# is, for better or for worse, an address in sam:

          #n   The empty string after character n; #0 is the beginning
               of the file.

If you're talking about running the script with ^, it's just an
executable. You can put whatever you want in the shebang line; I tend
to use the following:

#!/bin/sed '/^#/d'
# this line is ignored
,x/\*|^ +| +$/d
# this line is also ignored
,x/  +//c/
,x/[‘‘’’“”‘’]/c/"
,x/\\p|\\b/c/\n\n\n
,x/\n\n+/c/\n

Running this as a script outputs only the lines in the file not
beginning with # for interpretation by sam.
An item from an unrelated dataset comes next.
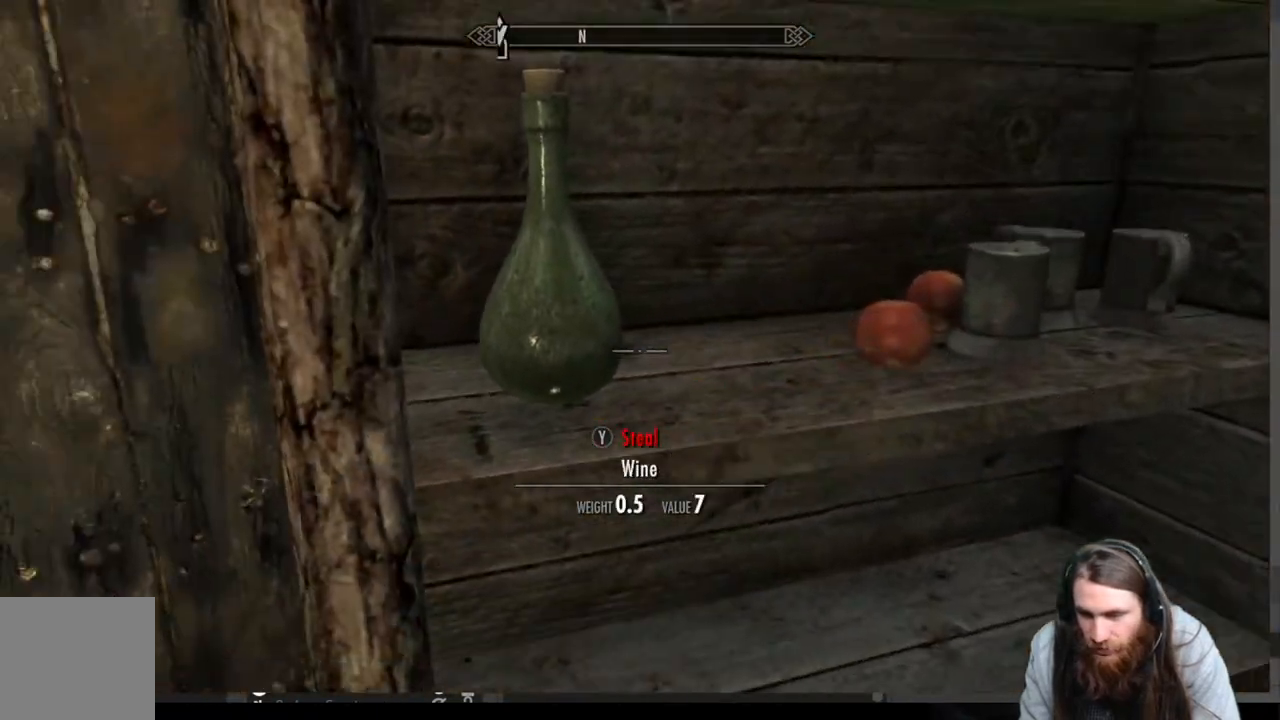
{"buttons": [], "left_stick": "right", "right_stick": "up-left", "events": [[83, "right_stick", "up-left"], [167, "left_stick", "right"], [417, "left_stick", "center"], [467, "left_stick", "right"]]}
To use it with ssam -f, you'd have to use the output rather than the
file directly.

In rc: ssam -f <{script}
In bash: ssam -f <(script)

both send the output to a temporary fd and then return a virtual file
path to that fd for commands like this that expect a file path.
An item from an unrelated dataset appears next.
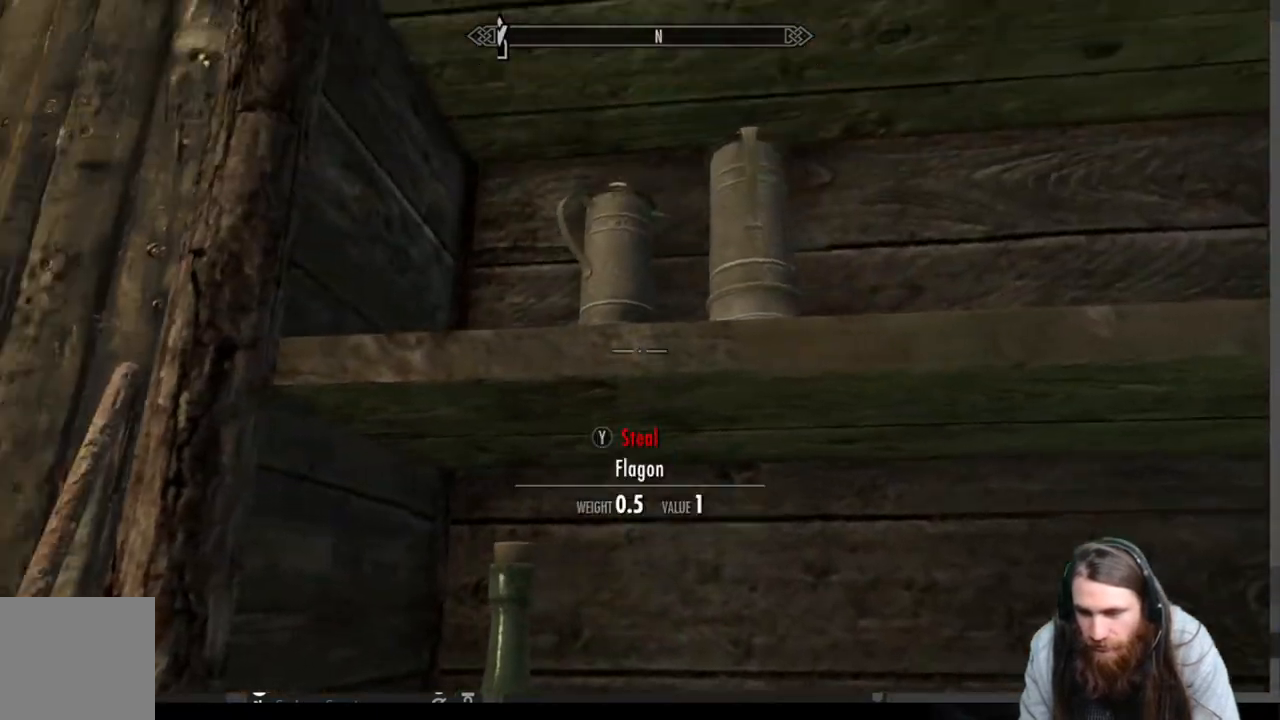
{"buttons": [], "left_stick": "center", "right_stick": "center", "events": [[83, "right_stick", "center"], [300, "right_stick", "down-right"], [367, "left_stick", "center"], [467, "right_stick", "center"]]}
If you really want comments within the sam language itself, the best I
came up with after 5 minutes of thinking was:

x/$^/!#

i.e. run a commented out shell command when an impossible pattern is
matched. The x// is needed to avoid actually launching the shell, and
the !# is needed to avoid interpreting the characters following as
another sam command (even if it's one that would never be run).